L’instabilità e la stagnazione di Stati Uniti ed Europa colpirà le nazioni sudamericane legate a quelle economie che dispongono di scarse risorse per sviluppare politiche sociali. Guatemala, El Salvador, Honduras e Nicaragua, sono paesi in cui da due a cinque persone sono malnutrite, e qui la situazione sociale e finanziaria è la più complessa della regione.
Secondo l’informativa della FAO il numero di persone affamate nel mondo passerà quest’anno a 925 milioni. La Banca centrale della Repubblica Dominicana e alcuni analisti segnalano che il tasso d’inflazione accumulato in nove mesi del 2010 è basso, ma ciò è un disastro per i settori di minor introiti.
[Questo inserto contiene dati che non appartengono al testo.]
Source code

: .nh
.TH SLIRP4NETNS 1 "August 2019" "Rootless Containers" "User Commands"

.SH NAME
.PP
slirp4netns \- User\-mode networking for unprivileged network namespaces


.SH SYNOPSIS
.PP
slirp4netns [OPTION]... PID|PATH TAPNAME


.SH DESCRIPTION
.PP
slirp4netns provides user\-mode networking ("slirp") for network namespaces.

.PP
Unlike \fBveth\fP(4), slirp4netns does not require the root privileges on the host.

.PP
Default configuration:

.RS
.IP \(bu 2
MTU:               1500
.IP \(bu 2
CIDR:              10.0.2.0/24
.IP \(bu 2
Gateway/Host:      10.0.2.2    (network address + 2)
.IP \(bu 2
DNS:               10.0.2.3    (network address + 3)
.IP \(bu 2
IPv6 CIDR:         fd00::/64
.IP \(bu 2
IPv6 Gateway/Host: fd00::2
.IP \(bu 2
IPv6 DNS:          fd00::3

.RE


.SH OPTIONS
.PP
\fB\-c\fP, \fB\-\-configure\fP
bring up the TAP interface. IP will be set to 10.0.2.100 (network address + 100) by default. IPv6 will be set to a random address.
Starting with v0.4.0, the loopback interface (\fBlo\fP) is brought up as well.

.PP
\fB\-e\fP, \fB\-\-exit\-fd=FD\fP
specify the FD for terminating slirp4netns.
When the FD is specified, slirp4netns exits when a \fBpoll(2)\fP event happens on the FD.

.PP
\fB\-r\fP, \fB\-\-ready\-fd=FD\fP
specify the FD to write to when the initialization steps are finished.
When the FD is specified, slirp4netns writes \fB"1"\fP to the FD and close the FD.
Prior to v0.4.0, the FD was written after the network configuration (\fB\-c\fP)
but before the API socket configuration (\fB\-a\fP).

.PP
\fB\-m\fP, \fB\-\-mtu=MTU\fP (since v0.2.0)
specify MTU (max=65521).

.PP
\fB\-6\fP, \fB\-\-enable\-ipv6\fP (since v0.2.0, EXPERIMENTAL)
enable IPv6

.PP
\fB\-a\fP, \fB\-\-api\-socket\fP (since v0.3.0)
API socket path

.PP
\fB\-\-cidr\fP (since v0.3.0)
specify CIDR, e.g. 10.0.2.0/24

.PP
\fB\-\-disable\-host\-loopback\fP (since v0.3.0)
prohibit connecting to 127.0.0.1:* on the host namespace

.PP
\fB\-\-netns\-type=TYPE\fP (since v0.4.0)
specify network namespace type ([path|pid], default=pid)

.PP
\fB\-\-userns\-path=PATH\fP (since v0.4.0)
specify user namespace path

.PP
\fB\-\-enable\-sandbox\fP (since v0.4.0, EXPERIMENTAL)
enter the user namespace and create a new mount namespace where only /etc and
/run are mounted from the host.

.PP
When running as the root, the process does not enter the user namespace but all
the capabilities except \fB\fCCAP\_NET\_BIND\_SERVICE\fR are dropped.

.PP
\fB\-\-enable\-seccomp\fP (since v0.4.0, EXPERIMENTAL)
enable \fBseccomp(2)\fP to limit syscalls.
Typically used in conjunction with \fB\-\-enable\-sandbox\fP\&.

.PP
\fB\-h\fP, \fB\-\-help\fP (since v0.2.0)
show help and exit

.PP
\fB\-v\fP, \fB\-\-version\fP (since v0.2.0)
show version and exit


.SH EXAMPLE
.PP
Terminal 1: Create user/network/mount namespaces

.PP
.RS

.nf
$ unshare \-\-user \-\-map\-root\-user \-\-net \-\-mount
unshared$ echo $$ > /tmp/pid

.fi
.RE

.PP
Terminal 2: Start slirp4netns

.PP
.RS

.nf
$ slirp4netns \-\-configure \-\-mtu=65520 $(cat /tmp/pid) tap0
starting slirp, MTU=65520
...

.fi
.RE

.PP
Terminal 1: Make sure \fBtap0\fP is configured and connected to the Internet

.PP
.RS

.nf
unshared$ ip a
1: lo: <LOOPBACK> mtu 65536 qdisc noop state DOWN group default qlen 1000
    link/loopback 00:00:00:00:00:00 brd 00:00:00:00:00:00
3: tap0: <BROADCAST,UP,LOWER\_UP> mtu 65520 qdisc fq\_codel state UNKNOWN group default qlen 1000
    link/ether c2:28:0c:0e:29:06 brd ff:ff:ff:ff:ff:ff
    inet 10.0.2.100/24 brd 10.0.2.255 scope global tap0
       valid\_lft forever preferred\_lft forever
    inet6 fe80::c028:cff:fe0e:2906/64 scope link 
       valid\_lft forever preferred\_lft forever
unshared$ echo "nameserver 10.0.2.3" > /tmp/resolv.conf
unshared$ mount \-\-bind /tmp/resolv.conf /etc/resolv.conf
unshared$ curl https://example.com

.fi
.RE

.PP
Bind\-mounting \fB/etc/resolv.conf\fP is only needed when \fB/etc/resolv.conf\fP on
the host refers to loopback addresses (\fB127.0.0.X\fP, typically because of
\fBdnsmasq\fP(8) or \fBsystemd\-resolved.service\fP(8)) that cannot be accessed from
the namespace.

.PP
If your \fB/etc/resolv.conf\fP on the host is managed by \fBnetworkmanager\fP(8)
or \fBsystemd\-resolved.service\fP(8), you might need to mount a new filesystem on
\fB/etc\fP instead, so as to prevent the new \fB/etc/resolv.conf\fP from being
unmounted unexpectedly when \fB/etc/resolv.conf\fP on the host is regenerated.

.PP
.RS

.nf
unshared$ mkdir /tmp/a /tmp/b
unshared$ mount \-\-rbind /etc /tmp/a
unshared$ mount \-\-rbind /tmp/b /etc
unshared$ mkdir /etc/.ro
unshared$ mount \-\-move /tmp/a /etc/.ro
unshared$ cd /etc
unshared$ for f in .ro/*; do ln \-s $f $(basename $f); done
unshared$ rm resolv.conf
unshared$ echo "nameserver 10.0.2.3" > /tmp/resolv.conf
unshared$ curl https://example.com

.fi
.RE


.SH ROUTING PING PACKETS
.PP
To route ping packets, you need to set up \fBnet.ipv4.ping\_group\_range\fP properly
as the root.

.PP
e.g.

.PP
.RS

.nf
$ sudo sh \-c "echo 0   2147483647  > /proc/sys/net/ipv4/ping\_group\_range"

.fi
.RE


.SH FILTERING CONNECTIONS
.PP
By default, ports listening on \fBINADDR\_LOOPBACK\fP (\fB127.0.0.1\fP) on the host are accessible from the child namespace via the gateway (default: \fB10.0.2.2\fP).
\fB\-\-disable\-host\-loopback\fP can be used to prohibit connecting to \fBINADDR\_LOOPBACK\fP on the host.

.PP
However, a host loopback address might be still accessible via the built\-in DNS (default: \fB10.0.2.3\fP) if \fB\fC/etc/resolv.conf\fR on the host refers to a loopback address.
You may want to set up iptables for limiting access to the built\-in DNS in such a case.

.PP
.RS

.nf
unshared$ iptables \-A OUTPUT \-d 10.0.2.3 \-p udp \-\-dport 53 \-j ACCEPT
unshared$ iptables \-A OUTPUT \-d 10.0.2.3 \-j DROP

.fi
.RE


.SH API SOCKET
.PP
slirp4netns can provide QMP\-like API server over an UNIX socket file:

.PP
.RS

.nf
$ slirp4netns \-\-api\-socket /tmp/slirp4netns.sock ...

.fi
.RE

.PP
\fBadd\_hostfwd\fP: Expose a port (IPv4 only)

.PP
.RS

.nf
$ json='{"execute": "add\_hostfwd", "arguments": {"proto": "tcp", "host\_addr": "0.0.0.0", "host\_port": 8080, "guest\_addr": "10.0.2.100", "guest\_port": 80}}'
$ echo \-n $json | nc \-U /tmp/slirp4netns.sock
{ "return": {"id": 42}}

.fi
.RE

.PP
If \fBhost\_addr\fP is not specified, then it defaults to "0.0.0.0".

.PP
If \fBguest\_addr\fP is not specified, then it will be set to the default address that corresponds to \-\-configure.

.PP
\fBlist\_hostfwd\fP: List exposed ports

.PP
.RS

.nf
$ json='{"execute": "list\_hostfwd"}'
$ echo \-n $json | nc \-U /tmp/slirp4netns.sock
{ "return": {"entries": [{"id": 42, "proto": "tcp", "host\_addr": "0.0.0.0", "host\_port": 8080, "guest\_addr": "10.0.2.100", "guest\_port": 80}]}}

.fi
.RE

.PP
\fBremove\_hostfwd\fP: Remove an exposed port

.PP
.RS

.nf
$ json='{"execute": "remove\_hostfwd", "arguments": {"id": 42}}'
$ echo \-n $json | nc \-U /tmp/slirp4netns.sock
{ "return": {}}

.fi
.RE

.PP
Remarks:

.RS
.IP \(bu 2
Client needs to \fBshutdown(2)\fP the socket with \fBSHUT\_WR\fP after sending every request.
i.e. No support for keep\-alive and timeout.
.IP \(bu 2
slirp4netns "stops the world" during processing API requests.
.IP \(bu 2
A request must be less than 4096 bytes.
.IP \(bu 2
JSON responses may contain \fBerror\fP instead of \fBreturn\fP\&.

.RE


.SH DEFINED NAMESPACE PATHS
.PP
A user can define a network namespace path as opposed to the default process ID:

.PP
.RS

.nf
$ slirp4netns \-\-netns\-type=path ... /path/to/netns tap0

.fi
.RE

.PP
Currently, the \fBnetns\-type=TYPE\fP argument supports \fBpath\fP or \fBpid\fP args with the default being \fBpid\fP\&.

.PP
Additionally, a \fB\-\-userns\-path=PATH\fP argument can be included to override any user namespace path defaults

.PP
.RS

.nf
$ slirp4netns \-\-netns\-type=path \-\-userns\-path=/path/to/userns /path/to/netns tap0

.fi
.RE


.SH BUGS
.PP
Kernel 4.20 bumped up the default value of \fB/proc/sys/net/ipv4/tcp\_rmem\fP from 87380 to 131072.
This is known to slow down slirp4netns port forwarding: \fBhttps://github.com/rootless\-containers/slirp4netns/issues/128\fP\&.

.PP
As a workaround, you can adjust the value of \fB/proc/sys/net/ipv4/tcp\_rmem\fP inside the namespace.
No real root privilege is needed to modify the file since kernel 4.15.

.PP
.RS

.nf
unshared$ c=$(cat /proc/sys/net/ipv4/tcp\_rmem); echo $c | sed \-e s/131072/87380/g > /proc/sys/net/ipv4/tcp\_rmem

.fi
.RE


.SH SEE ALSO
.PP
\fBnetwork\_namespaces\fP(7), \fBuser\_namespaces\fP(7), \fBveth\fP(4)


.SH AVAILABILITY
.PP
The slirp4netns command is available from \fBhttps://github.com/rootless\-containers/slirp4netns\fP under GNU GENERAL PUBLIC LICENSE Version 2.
L’ente bancario si è detto ottimista perché questo fatto colloca il paese in condizioni favorevoli per passare dal 6 al 7 % stabilito per questa banca, senza considerare gli effetti sulla povertà.
Alle spese per l’educazione si attribuisce l’aumento dell’indice dei prezzi, ma gli alimenti, le bevande e i trasporti, insieme hanno raggiunto il 75,53 % dell’indice dei prezzi al consumatore (IPC). Gli alimenti che rincarano di più sono le carote, il caffè, il pane, il latte in polvere, il pollo fresco, il riso e la carne. La variazione nei trasporti, dicono, dipende dall’aumento del 3,6 % nei servizi di trasporto pubblico in auto, autobus e motocicletta.